Africa’s elephant population is in trouble. According to a new study published in the prestigious US journal Proceedings of the National Academy of Sciences, tens of thousands of elephants have been killed illegally since the turn of the decade, driving the species into a continent-wide decline.

Is it insensitive to call this a case of genocide? Should the word be reserved for humans? By definition, it refers to the systematic destruction of all or part of a group and I don’t see why it shouldn’t apply to animal species as well as human ethnic, national or religious groups.

The results of the new study, which is being described as “the most comprehensive assessment of illegal ivory harvest to date” and “the most important publication for elephant conservation in the last ten years”, are in line with earlier research and confirm the catastrophic scale of the problem.

Taking detailed, long-term data from the closely monitored elephant population in Kenya’s Samburu National Reserve as a starting point, the scientists expanded their investigation to regional and continental scales. They found a marked rise in poaching after 2008 in a trend that correlates with increasing black market ivory prices and seizures of ivory shipments destined for the Far East.

The killings reached a peak in 2011, when an estimated 40 000 elephants were slaughtered illegally across the continent. Between 2010 and 2012, some 100 000 elephants were poached and “preliminary data from 2013 indicate overharvesting continued”. Considering that the total number of elephants left in all of Africa is probably in the order of 500 000, how does one describe these sorts of figures other than as a case of genocide?

The data show that the species is in decline on the continent as a whole, not only in Central Africa, which has been most severely affected, but also in East and Southern Africa, where until a few years previously, populations were considered to be relatively stable.

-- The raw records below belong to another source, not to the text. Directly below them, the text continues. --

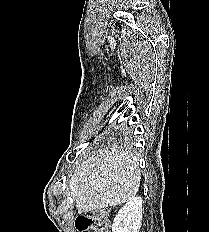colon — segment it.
I'll return each instance as SVG.
<instances>
[{"mask_svg":"<svg viewBox=\"0 0 209 232\" xmlns=\"http://www.w3.org/2000/svg\"><path fill=\"white\" fill-rule=\"evenodd\" d=\"M110 211L93 210L81 214L76 219V228L80 232H109Z\"/></svg>","mask_w":209,"mask_h":232,"instance_id":"1","label":"colon"}]
</instances>
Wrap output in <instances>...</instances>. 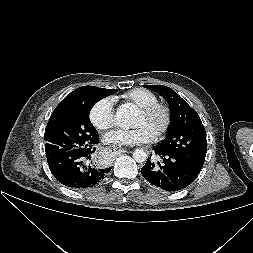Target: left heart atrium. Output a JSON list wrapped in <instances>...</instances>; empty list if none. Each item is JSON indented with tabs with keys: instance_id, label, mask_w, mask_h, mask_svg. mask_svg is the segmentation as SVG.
<instances>
[{
	"instance_id": "39dd6f15",
	"label": "left heart atrium",
	"mask_w": 253,
	"mask_h": 253,
	"mask_svg": "<svg viewBox=\"0 0 253 253\" xmlns=\"http://www.w3.org/2000/svg\"><path fill=\"white\" fill-rule=\"evenodd\" d=\"M155 134L145 125L136 126L133 129H116L105 135L104 140L108 144L133 146L151 142Z\"/></svg>"
}]
</instances>
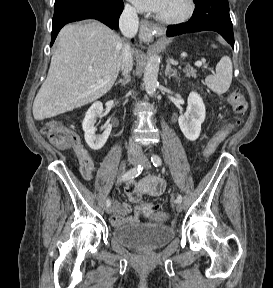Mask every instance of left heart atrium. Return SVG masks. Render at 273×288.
<instances>
[{"mask_svg": "<svg viewBox=\"0 0 273 288\" xmlns=\"http://www.w3.org/2000/svg\"><path fill=\"white\" fill-rule=\"evenodd\" d=\"M167 0H131L141 11L159 13Z\"/></svg>", "mask_w": 273, "mask_h": 288, "instance_id": "39dd6f15", "label": "left heart atrium"}]
</instances>
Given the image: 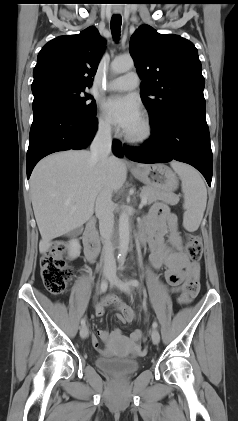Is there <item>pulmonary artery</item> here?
Instances as JSON below:
<instances>
[{
	"mask_svg": "<svg viewBox=\"0 0 238 421\" xmlns=\"http://www.w3.org/2000/svg\"><path fill=\"white\" fill-rule=\"evenodd\" d=\"M139 84V77L136 72H128L120 77L111 80L107 89L111 91H127L135 89Z\"/></svg>",
	"mask_w": 238,
	"mask_h": 421,
	"instance_id": "e3ab8cb5",
	"label": "pulmonary artery"
}]
</instances>
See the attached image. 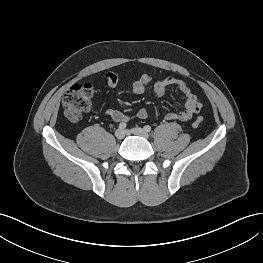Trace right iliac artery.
<instances>
[{"mask_svg":"<svg viewBox=\"0 0 263 263\" xmlns=\"http://www.w3.org/2000/svg\"><path fill=\"white\" fill-rule=\"evenodd\" d=\"M126 123H120L119 124V129H122V130H124L125 128H126Z\"/></svg>","mask_w":263,"mask_h":263,"instance_id":"obj_1","label":"right iliac artery"}]
</instances>
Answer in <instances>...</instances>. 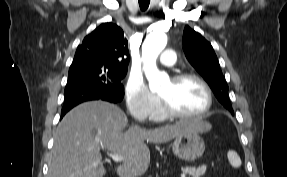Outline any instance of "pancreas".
<instances>
[{"label": "pancreas", "mask_w": 287, "mask_h": 177, "mask_svg": "<svg viewBox=\"0 0 287 177\" xmlns=\"http://www.w3.org/2000/svg\"><path fill=\"white\" fill-rule=\"evenodd\" d=\"M206 171V166H199V167H185L182 168V172L184 174H189L191 177H200Z\"/></svg>", "instance_id": "obj_1"}]
</instances>
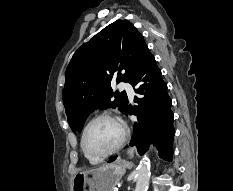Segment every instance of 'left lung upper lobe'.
<instances>
[{"mask_svg": "<svg viewBox=\"0 0 233 191\" xmlns=\"http://www.w3.org/2000/svg\"><path fill=\"white\" fill-rule=\"evenodd\" d=\"M149 54L142 34L127 20L111 23L78 48L66 69L62 92L73 132H80L97 108L118 107L126 113V93L113 92L111 84L129 82Z\"/></svg>", "mask_w": 233, "mask_h": 191, "instance_id": "5c2ea615", "label": "left lung upper lobe"}]
</instances>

The approach taken by the researchers is generally acknowledged to be fairly conservative, suggesting that the situation may be considerably worse in reality. These days, around 75% of all African elephant populations are believed to be shrinking.

According to George Wittemyer, a conservation ecologist from Colorado State University in the USA and the lead author of the paper, “what we are seeing is that there are a number of populations that are at a really high risk of being wiped out”. He believes that some of them may be completely gone within the next ten years.

Wittemyer and his colleagues use rather sobering language, explaining that “overharvesting” and current levels of “ivory consumption” are “not sustainable”. The bottom line is clear: if elephant poaching continues at current rates, the chances of long-term survival for the species are bleak.

To stem the killing spree, they suggest that “interventions are needed to tackle all levels of the supply chain and the underlying factors”. This would include concerted local conservation efforts as well as curbing demand by educating end-users of ivory in parts of Asia where it’s considered to be a status symbol and where increasing wealth is bolstering the market and driving up black market prices.